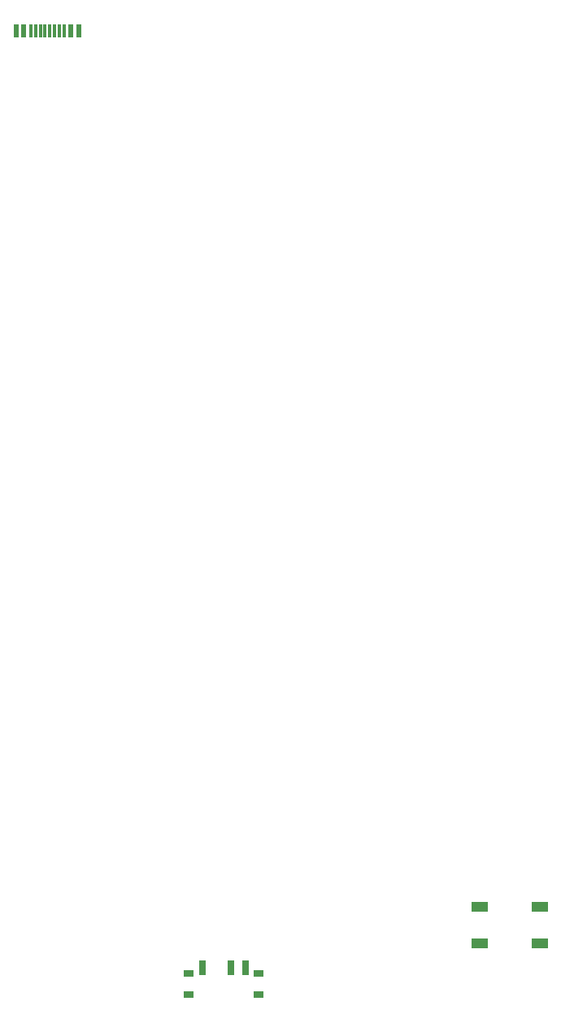
<source format=gbr>
%TF.GenerationSoftware,KiCad,Pcbnew,(5.1.10-1-10_14)*%
%TF.CreationDate,2021-05-29T20:47:56+07:00*%
%TF.ProjectId,geulis,6765756c-6973-42e6-9b69-6361645f7063,rev?*%
%TF.SameCoordinates,Original*%
%TF.FileFunction,Paste,Top*%
%TF.FilePolarity,Positive*%
%FSLAX46Y46*%
G04 Gerber Fmt 4.6, Leading zero omitted, Abs format (unit mm)*
G04 Created by KiCad (PCBNEW (5.1.10-1-10_14)) date 2021-05-29 20:47:56*
%MOMM*%
%LPD*%
G01*
G04 APERTURE LIST*
%ADD10R,0.600000X1.450000*%
%ADD11R,0.300000X1.450000*%
%ADD12R,1.700000X1.000000*%
%ADD13R,1.000000X0.800000*%
%ADD14R,0.700000X1.500000*%
G04 APERTURE END LIST*
D10*
%TO.C,J1*%
X188501809Y132008558D03*
X189301809Y132008558D03*
X194201809Y132008558D03*
X195001809Y132008558D03*
X195001809Y132008558D03*
X194201809Y132008558D03*
X189301809Y132008558D03*
X188501809Y132008558D03*
D11*
X193501809Y132008558D03*
X193001809Y132008558D03*
X192501809Y132008558D03*
X191501809Y132008558D03*
X191001809Y132008558D03*
X190501809Y132008558D03*
X190001809Y132008558D03*
X192001809Y132008558D03*
%TD*%
D12*
%TO.C,SW_RESET1*%
X243031809Y36938558D03*
X236731809Y36938558D03*
X243031809Y40738558D03*
X236731809Y40738558D03*
%TD*%
D13*
%TO.C,SW67*%
X206471809Y33788558D03*
X213771809Y33788558D03*
X213771809Y31578558D03*
X206471809Y31578558D03*
D14*
X212371809Y34438558D03*
X210871809Y34438558D03*
X207871809Y34438558D03*
%TD*%
M02*

</source>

**EXERCISE PROMPT**: What you return should match the records above word for word, minus the pictures.

**ANSWER BELOW**:
<source format=gbr>
%TF.GenerationSoftware,KiCad,Pcbnew,(5.1.10-1-10_14)*%
%TF.CreationDate,2021-05-29T20:47:56+07:00*%
%TF.ProjectId,geulis,6765756c-6973-42e6-9b69-6361645f7063,rev?*%
%TF.SameCoordinates,Original*%
%TF.FileFunction,Paste,Top*%
%TF.FilePolarity,Positive*%
%FSLAX46Y46*%
G04 Gerber Fmt 4.6, Leading zero omitted, Abs format (unit mm)*
G04 Created by KiCad (PCBNEW (5.1.10-1-10_14)) date 2021-05-29 20:47:56*
%MOMM*%
%LPD*%
G01*
G04 APERTURE LIST*
%ADD10R,0.600000X1.450000*%
%ADD11R,0.300000X1.450000*%
%ADD12R,1.700000X1.000000*%
%ADD13R,1.000000X0.800000*%
%ADD14R,0.700000X1.500000*%
G04 APERTURE END LIST*
D10*
%TO.C,J1*%
X188501809Y132008558D03*
X189301809Y132008558D03*
X194201809Y132008558D03*
X195001809Y132008558D03*
X195001809Y132008558D03*
X194201809Y132008558D03*
X189301809Y132008558D03*
X188501809Y132008558D03*
D11*
X193501809Y132008558D03*
X193001809Y132008558D03*
X192501809Y132008558D03*
X191501809Y132008558D03*
X191001809Y132008558D03*
X190501809Y132008558D03*
X190001809Y132008558D03*
X192001809Y132008558D03*
%TD*%
D12*
%TO.C,SW_RESET1*%
X243031809Y36938558D03*
X236731809Y36938558D03*
X243031809Y40738558D03*
X236731809Y40738558D03*
%TD*%
D13*
%TO.C,SW67*%
X206471809Y33788558D03*
X213771809Y33788558D03*
X213771809Y31578558D03*
X206471809Y31578558D03*
D14*
X212371809Y34438558D03*
X210871809Y34438558D03*
X207871809Y34438558D03*
%TD*%
M02*

</source>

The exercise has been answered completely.